Lack of sportsmanship kicks games when they're down and that's a cheap shot

Phil Jackman

September 13, 1993|By Phil Jackman

Sportsmanship. Remember that apparently outmoded concept?

It wasn't that long ago that people caught up in the competitive end of being a sportsman could take loss or defeat without complaint, or victory without gloating, and treated the opposition with fairness, generosity and courtesy.

Either that or they did a heck of a job of faking it.

These days, it seems, too many labor under the misconception that graciousness, no matter what the situation, is a trait to be abhorred. You got a guy down, kick him. You lose, alibi.

"You show me a good loser," more than one football coach has said, "and I'll show you a loser." And the impressionable believe it.

After we get around to reinventing government by Thanksgiving, it might not be a bad idea to do something about sports, both professional and amateur, serious and casual.

Yesterday, on the television and before the usual half-day blitz of pro games, highlights, analysis, etc., here were the stories greeting those sitting down for leisurely entertainment and enjoyment:

* The volatile situation in Houston, as Buddy Ryan, defensive coordinator for the Oilers, takes a series of shots at the team's offensive scheme. Fans are enraged.

* The soap opera in Dallas, as star running back Emmitt Smith remains a holdout and Cowboys owner Jerry Jones makes like Horatius at the bridge. Fans are enraged.

* The isolated shot of the week was not of a guy making a miracle catch in the end zone, but of San Francisco running back Ricky Watters head-butting a guy, for which he drew a $7,500 fine. What does he think this is, the NBA?

* Then there was the argument between Philadelphia owner Norman Braman and ex-employee Reggie White concerning just what it was that prompted the defensive end to decide to play in Green Bay.

Mendacity, back-biting, malice aforethought, talk of bounties on quarterbacks, they were all there -- a veritable Four Horsemen of the Apocalypse updated.

When you think about it, perhaps all this insurgency was in keeping with the attitude prevalent throughout the week.

Just a few days before the footballs began flying, a world champion athlete from China, Wang Junxia, ran a spectacular 10,000-meter race, easily eclipsing the women's record for the event. (Yesterday, Wang set another record, in the women's 3,000).

Even before details of her 29-minute, 31.8-second effort had made it through customs here, scores of people were screaming performance-enhancing drugs and blood-doping. Lynn Jennings, who finished well up the track (fifth) behind Wang at the recent World Championships, was totally judgmental, exclaiming, "Something is wrong, and it is tragic for the sport."

She sobbed: "You devote everything you have to being the best for nothing. You play fair, do it right and get screwed." Case closed, Wang cheated. She and all her Chinese women teammates could not have improved so rapidly.
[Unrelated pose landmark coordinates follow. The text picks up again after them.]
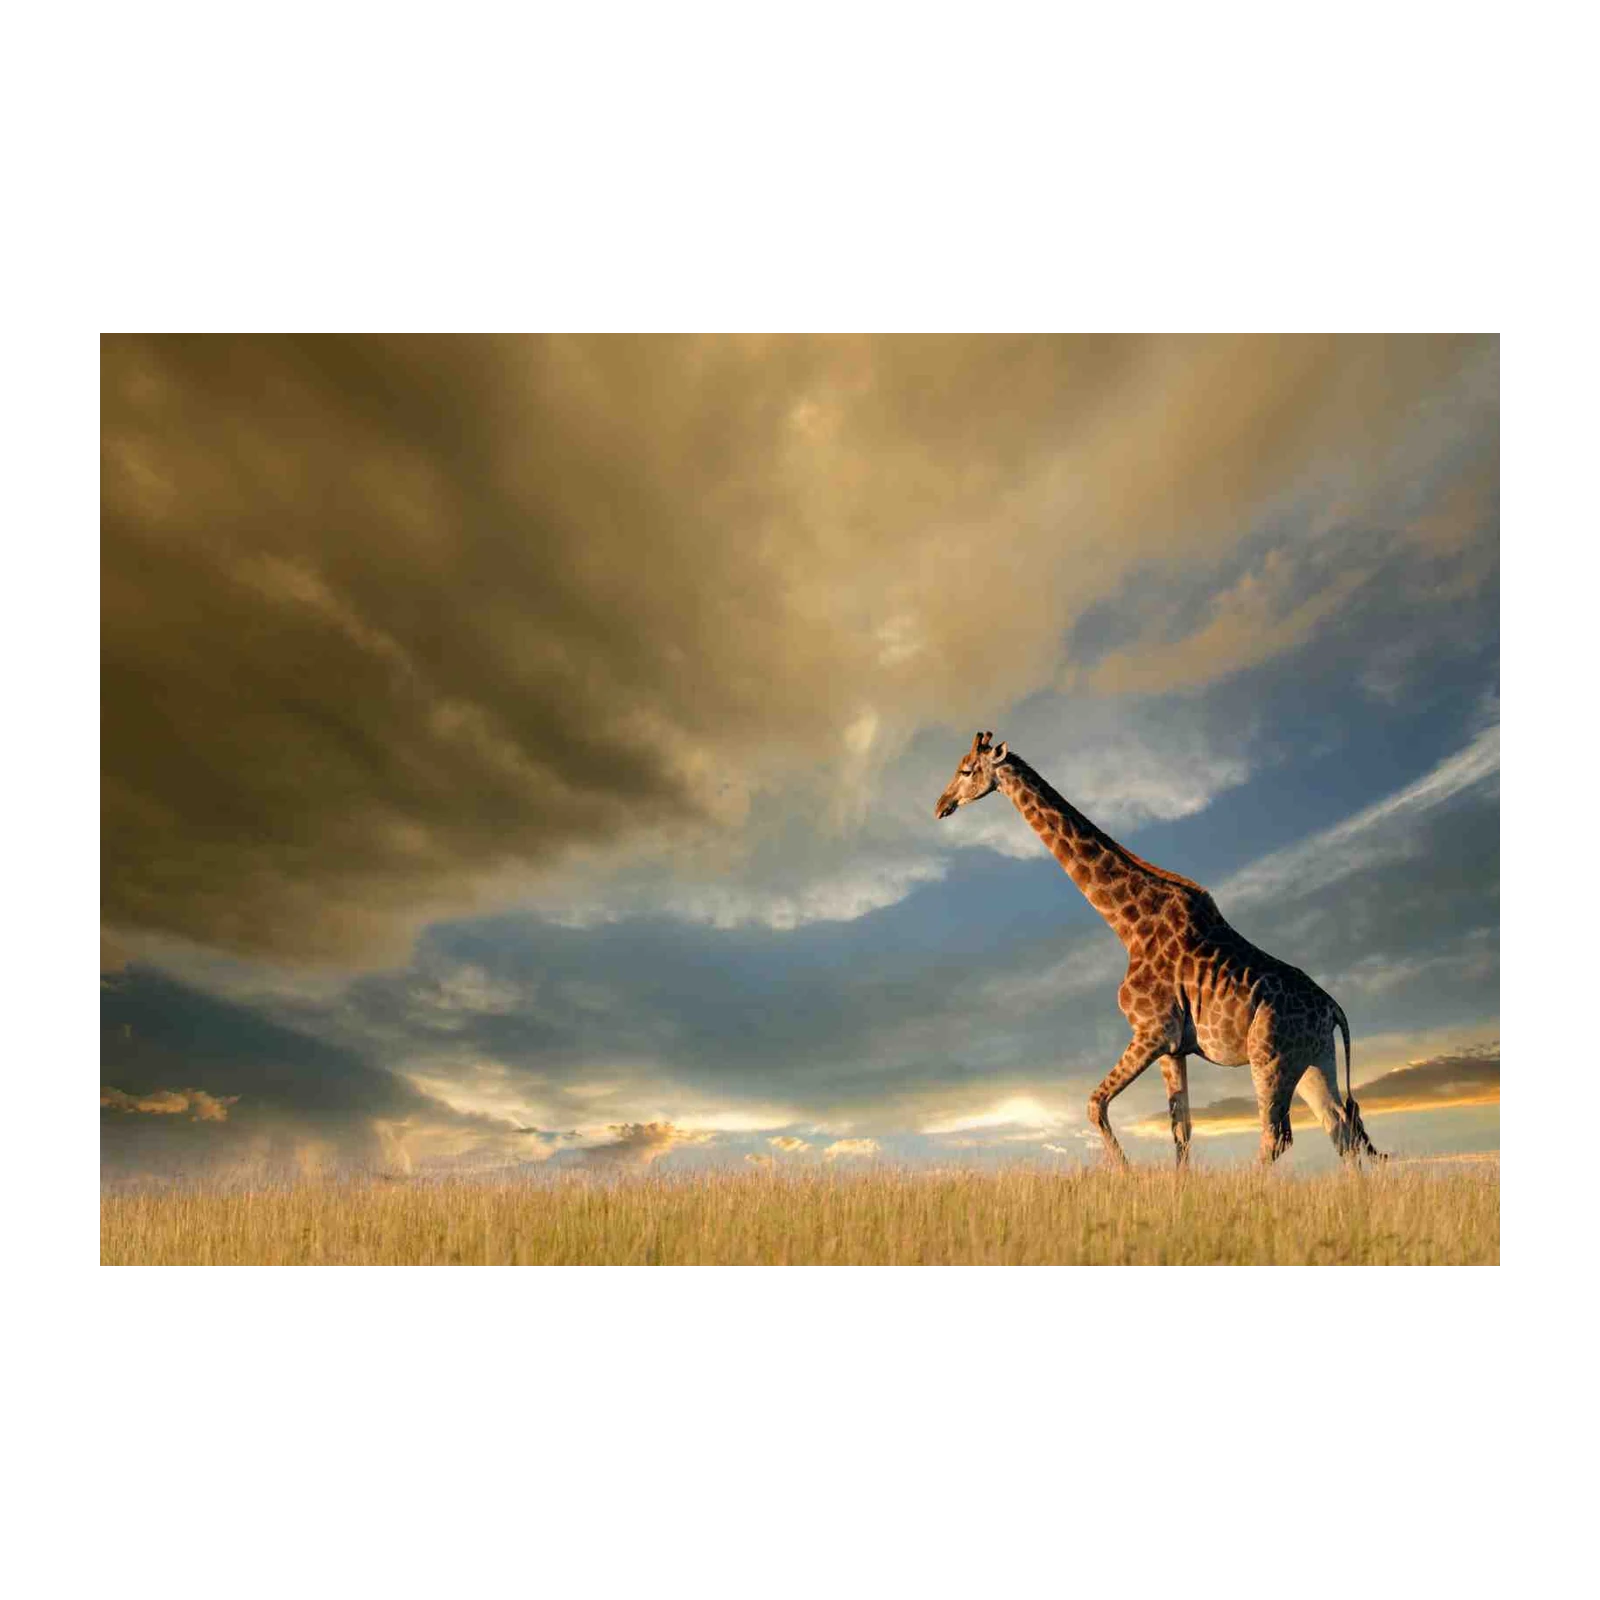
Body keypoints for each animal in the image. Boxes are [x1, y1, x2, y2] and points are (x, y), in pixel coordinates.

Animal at [934, 731, 1384, 1170]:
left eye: (966, 769)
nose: (941, 806)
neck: (1128, 926)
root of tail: (1332, 1008)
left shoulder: (1152, 1030)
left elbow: (1095, 1104)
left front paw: (1128, 1174)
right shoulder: (1173, 1046)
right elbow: (1181, 1129)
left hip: (1270, 1057)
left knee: (1279, 1136)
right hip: (1313, 1059)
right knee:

This seems to be a time-honored reaction from track and field people in the United States. Heck, if our guy or gal got beat, something must be wrong. Lasse Viren had to be blood-doping when he ran the world into the track at a couple of Olympics, right?
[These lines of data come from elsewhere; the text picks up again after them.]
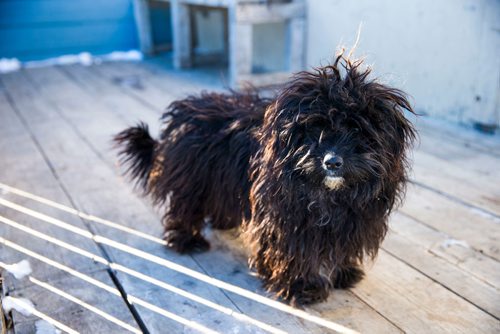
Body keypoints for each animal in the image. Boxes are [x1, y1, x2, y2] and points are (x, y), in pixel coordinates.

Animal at [115, 55, 416, 306]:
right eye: (314, 127)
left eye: (357, 129)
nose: (332, 161)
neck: (330, 196)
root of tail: (182, 114)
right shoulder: (285, 218)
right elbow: (291, 251)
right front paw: (301, 286)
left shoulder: (356, 219)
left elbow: (343, 244)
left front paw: (343, 272)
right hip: (191, 180)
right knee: (184, 208)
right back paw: (186, 240)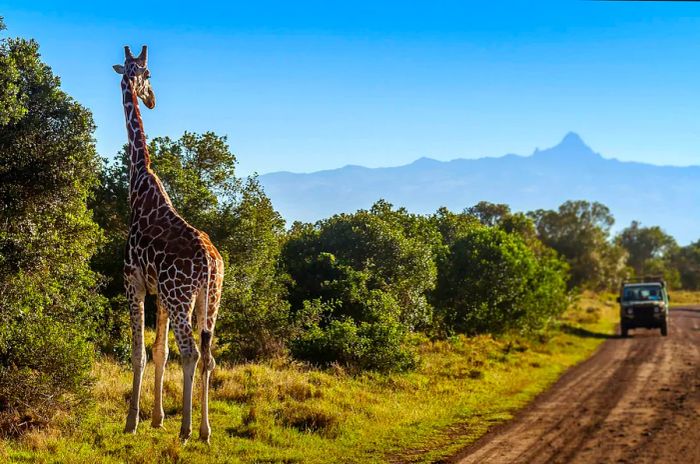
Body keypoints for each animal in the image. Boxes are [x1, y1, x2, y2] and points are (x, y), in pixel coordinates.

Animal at [113, 46, 224, 442]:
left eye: (148, 74)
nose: (151, 99)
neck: (139, 185)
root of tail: (209, 263)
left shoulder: (133, 281)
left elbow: (139, 353)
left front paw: (132, 422)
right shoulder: (158, 293)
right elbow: (159, 352)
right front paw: (157, 417)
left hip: (181, 297)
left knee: (190, 352)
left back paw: (187, 429)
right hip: (210, 300)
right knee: (208, 355)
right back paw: (205, 429)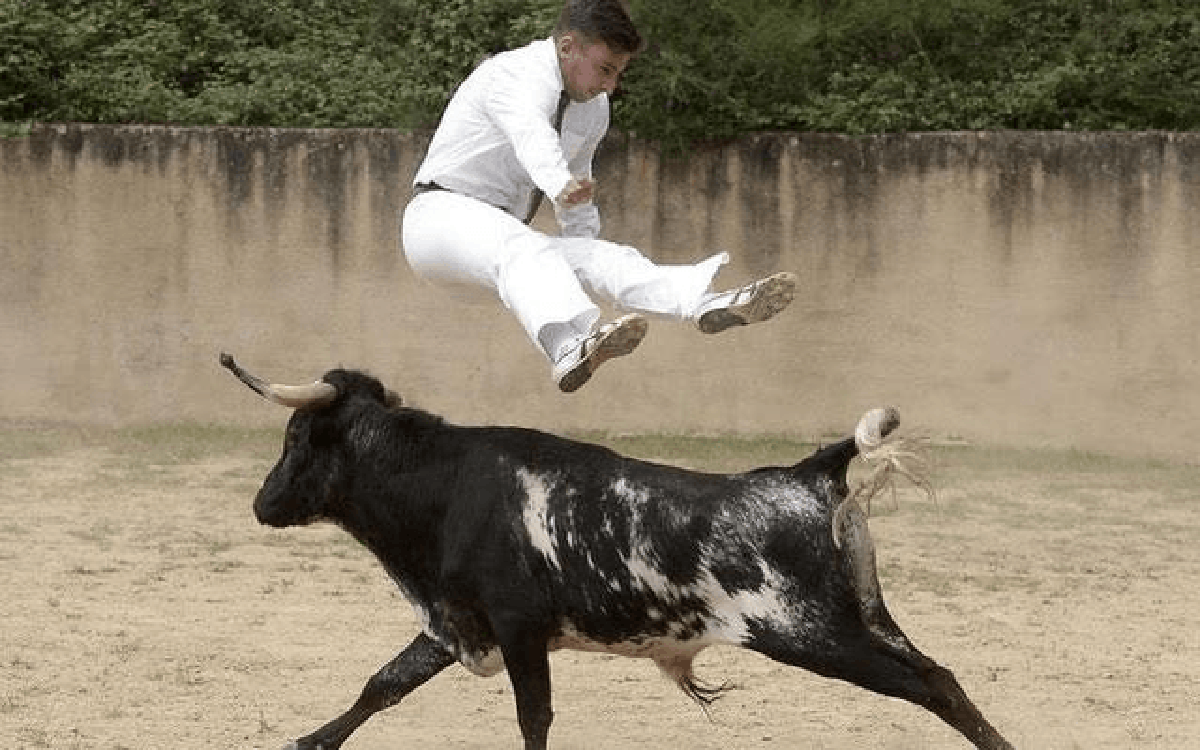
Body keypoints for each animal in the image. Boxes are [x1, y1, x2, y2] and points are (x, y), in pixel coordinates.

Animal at [219, 353, 1013, 750]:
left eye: (296, 438)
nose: (262, 503)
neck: (447, 485)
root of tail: (807, 470)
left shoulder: (517, 629)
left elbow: (533, 718)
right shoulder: (456, 622)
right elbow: (381, 686)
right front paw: (304, 742)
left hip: (817, 636)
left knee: (930, 689)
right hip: (869, 623)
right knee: (941, 676)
The gist of most complaints seems to be that Wang couldn't have improved so much over a relatively short stretch. And even before it was suggested that officials likely miscounted the laps run and Wang might have covered just 24, not 25, which adds about 72 seconds, many were screaming bloody murder.

It's apparently inconceivable to some that, all things being equal, Americans won't always prevail, set records or be the best. Which is ridiculous, of course, because there are so many areas in sport where we are simply in the pack.
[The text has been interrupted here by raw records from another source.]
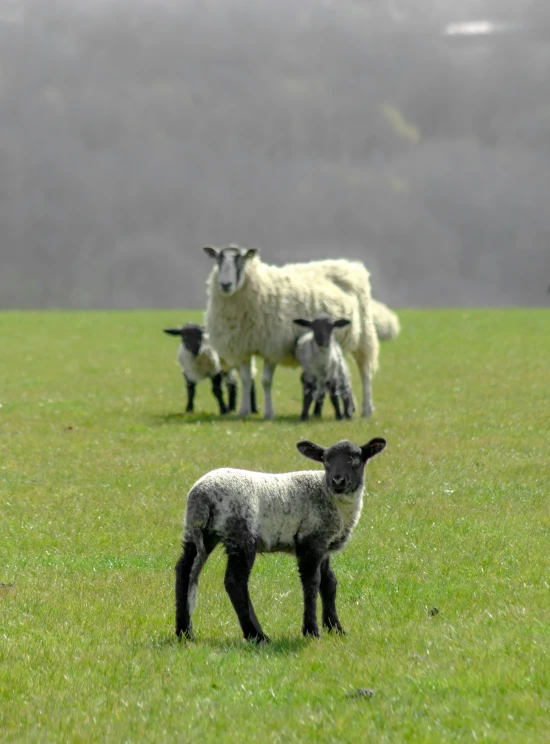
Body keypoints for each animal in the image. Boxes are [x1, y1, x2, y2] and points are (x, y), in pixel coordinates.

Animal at [176, 438, 388, 644]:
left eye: (355, 459)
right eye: (326, 460)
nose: (337, 480)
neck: (329, 495)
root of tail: (202, 496)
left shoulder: (324, 543)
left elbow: (329, 583)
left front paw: (336, 629)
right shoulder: (310, 540)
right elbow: (312, 583)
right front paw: (312, 631)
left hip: (198, 533)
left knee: (183, 571)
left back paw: (184, 632)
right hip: (240, 533)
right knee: (234, 582)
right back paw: (257, 635)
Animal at [205, 244, 382, 418]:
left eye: (241, 261)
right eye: (218, 260)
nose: (225, 285)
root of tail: (352, 266)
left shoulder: (273, 347)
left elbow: (266, 381)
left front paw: (268, 414)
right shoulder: (241, 346)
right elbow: (246, 379)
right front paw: (243, 411)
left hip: (364, 336)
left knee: (365, 372)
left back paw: (367, 409)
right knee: (345, 374)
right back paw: (349, 408)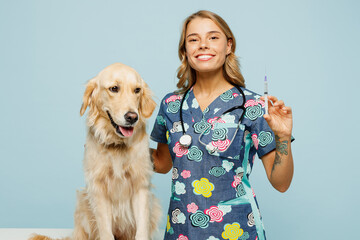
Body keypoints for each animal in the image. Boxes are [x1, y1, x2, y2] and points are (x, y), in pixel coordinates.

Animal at [29, 62, 162, 239]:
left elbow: (141, 229)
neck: (116, 144)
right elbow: (105, 229)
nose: (132, 117)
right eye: (114, 88)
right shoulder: (98, 188)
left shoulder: (140, 185)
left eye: (137, 90)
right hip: (82, 201)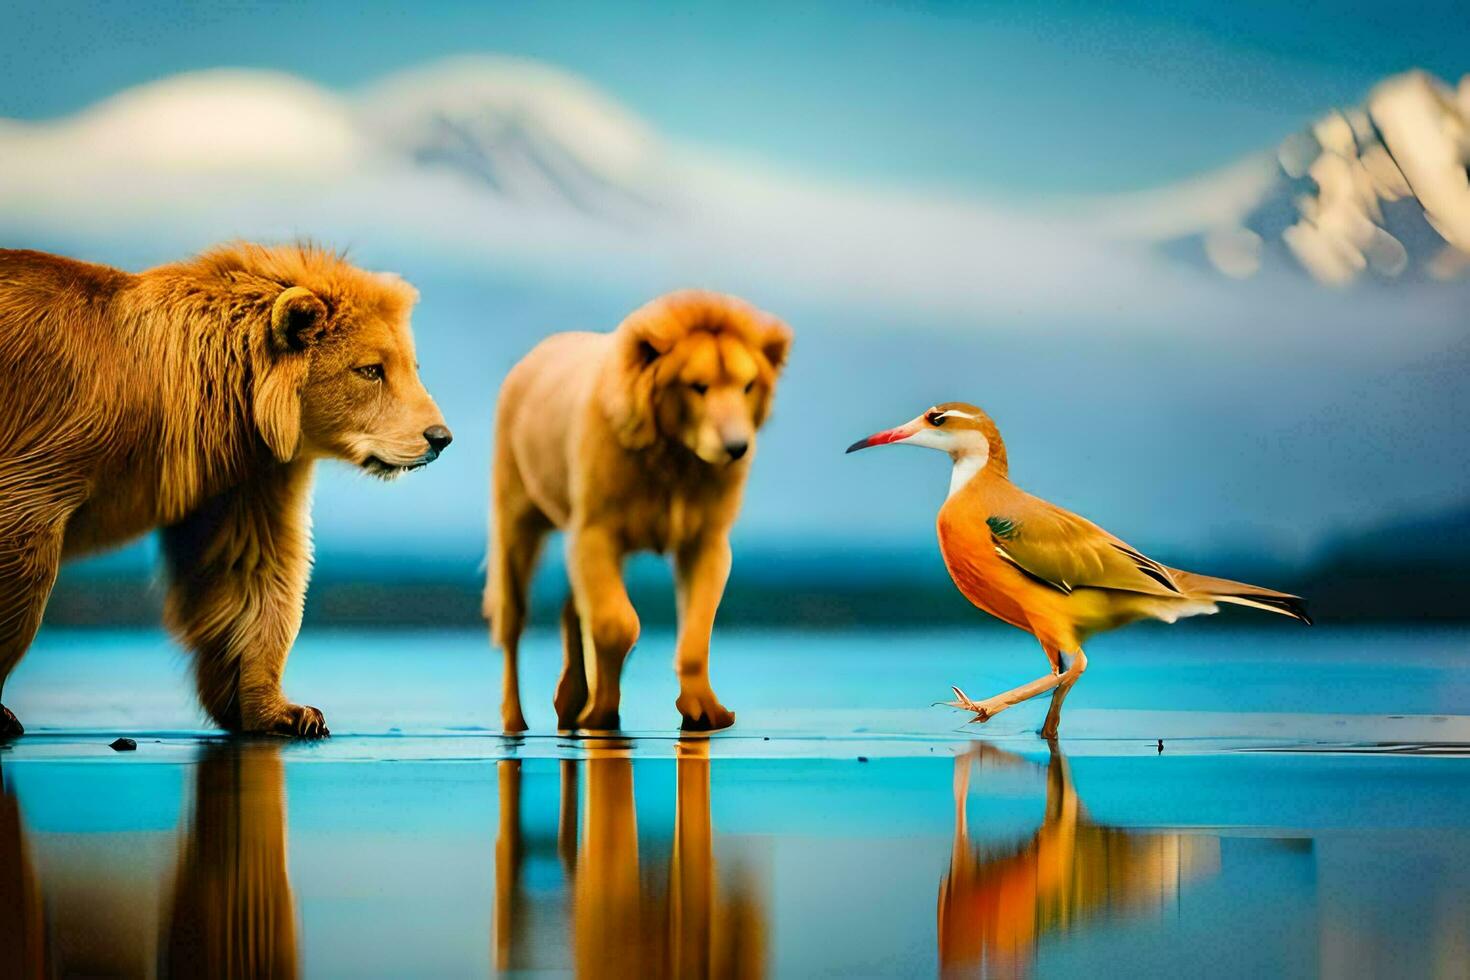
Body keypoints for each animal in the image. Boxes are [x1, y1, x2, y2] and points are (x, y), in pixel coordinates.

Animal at [0, 243, 449, 734]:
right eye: (370, 369)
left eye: (412, 365)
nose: (438, 437)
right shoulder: (54, 435)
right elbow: (22, 548)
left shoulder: (243, 472)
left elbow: (248, 571)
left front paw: (288, 711)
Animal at [488, 287, 793, 731]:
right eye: (698, 386)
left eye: (748, 385)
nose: (737, 447)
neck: (675, 455)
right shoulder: (595, 529)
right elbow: (616, 624)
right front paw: (600, 712)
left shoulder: (706, 538)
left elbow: (696, 629)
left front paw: (705, 711)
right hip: (516, 509)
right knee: (513, 621)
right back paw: (517, 721)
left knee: (571, 606)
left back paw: (568, 701)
It was in 1952 at the Olympics that Emil Zatopek shocked the world by winning all the distance events in Helsinki, the 5,000 and 10,000 meters and the marathon. We screamed. Zatopek explained that to beat him, someone would have to train harder )) and better. An interval workout for the Czech star was 50 quarter-miles at less than race pace. Fifty!

Wang's training last winter and spring amounted to the equivalent of a marathon (26 miles) every day.

Perhaps the biggest upset and greatest Olympic victory in U.S. history occurred at this same distance at the 1964 Games in Tokyo. Billy Mills, off an Indian reservation in South Dakota, beat the unbeatable Australian, Ron Clarke, and others.

It was only the fifth race at 10,000 meters for the "Running Brave," and in each one he improved by 30 seconds. I don't recall anyone calling it a hoax and accusing Mills of cheating.

Asked to explain his dramatic and near-instantaneous improvement, Billy answered: "Beats me. For one thing, I didn't know what I was doing."

With regard to Wang and all sports, let's get back to sportsmanship for a change.